Антон Бубликов о свободе
– Тут вот какая штука, — вздохнув, говорит Антон Бубликов коту, — мы же с тобой за свободу.
– Мы же с тобой не женились почему? — продолжает Бубликов. — Мы с тобой не женились, чтобы не потерять форму, чтобы не расслабляться. Чтобы в любой момент можно было собрать вещи и уйти. Чтобы не жить из привычки, понимаешь.
Согласно первому рецепту рис после варки надо слить в дуршлаг, а потом подержать на пару. Раковина доверху забита грязной посудой, дуршлаг ставить некуда. Значит, будем делать ризотто, говорит себе Бубликов. Если найдем чистую сковороду.
– Но, — говорит он вслух, — вот что. Взять хоть тебя. Моя ты вещь или нет?
– Мммрау, — говорит кот.
– Вот и я говорю, — кивает Бубликов, — что мне, если что, дешевле тебя оставить, чем ругаться. Или вот синяя рубашка. Тоже вроде моя. Если формально. И такое, куда ни плюнь. То есть, если уходить, то в одних штанах и без кота, и все равно я получаюсь сволочь.

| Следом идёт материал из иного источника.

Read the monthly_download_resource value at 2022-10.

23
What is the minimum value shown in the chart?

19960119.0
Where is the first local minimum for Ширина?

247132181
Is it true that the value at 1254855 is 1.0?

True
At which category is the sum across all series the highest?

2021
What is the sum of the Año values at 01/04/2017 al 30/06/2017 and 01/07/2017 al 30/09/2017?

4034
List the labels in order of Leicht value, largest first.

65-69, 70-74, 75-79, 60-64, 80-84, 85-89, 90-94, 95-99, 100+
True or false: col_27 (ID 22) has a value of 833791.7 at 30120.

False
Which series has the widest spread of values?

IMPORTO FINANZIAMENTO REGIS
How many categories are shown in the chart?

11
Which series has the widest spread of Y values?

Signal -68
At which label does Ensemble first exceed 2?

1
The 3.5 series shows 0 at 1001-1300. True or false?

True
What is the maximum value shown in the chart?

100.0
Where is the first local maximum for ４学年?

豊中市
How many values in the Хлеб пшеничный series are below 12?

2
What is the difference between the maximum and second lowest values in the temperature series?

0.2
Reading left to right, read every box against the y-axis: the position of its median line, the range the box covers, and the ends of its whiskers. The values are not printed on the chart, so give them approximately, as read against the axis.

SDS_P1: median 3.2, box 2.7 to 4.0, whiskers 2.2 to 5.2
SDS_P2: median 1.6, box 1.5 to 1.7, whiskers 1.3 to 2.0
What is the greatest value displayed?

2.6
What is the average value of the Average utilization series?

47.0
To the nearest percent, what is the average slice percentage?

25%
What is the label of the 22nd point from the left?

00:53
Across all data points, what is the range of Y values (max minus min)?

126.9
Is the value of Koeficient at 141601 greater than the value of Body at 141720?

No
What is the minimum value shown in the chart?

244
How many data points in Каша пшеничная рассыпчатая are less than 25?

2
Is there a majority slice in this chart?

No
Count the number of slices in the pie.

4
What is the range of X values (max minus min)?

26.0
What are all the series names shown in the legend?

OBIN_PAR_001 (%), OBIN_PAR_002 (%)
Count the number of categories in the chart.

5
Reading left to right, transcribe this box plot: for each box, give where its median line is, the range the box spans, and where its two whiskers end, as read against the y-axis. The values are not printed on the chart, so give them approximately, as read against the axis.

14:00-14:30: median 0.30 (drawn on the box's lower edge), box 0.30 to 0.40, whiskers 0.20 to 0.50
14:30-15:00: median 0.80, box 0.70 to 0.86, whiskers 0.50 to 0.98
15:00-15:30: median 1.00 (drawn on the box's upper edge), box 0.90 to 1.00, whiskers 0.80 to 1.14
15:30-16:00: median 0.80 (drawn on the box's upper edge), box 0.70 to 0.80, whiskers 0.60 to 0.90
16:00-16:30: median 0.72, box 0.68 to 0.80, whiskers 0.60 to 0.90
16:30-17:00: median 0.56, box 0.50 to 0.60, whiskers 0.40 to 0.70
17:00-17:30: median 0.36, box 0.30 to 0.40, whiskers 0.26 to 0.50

Совместное проживание – это, как велосипед в канаве, думает Бубликов. Первое время велосипед воображает, будто ничего с ним не случится, что он эмалированный, что он тут немного полежит, а потом обязательно покатит дальше. Но жизнь устроена так, понимает вдруг Бубликов, что мысли велосипеда не имеют никакого значения. За несколько лет совместного проживания люди настолько прорастают друг в друга, что наличие или отсутствие штампа в паспорте ничего поменять не может.
Собственно, это Бубликов и пытался объяснить М. несколько лет назад, но он тогда имел в виду иное. Он имел в виду, что штамп не имеет никакого отношения к любви, что он только свяжет их ненужными обязательствами, а на деле вышло так, что обязательства и ответственность просочились в их отношения сами, без всякого штампа, а он даже не заметил, как это случилось.
По-хорошему, понимает Бубликов, если тебе нужна свобода, жить вместе вообще нельзя. И с женщинами лучше не связываться. Отложив в сторону кулинарную книгу, Бубликов позволяет себе представить, как он трудолюбивой пчелой крайне независимо опыляет разных женщин, исчезая из вида при малейшем намеке на близость.
– И рад бы, — говорит Бубликов женщинам, — но не могу. Свобода дороже.
Женщины, конечно, плачут и заламывают руки, но не так чтобы совсем уж отчаянно. Они даже не от горя, наверное, плачут, а от счастья, от того, что все-таки случился Бубликов в их жизни. Пусть ненадолго, но это ведь лучше, чем ничего. А независимый Бубликов летит дальше.
Додуматься бы до этого раньше, с легкой тоской думает Бубликов, а сейчас-то чего. С ним такое, кстати, не в первый раз. Только в институте он понял, как нужно было вести себя в школе; только на первой работе догадался, что упустил в институте, и так далее до бесконечности. Не то чтобы я совсем уж дурак, льстит себе Бубликов, но от этого постоянно запаздывающего на один шаг ума получается одно только расстройство, никакой пользы. Вот сейчас он, кажется, догадался, как нужно было бы устроить свою жизнь, чтобы сохранить независимость, а сохранять-то уже и нечего.
Сковорода на плите. Вздохнув, Бубликов открывает шкаф, чтобы достать рис. Но американского длиннозерного в нем уже нет: пока Бубликов катался по городам и весям, невкусный рис самоотверженно доела М.
– Так вот какая штука, — говорит Бубликов коту, — мы же с тобой за свободу.
Впрочем, за свободу Бубликов весьма условно.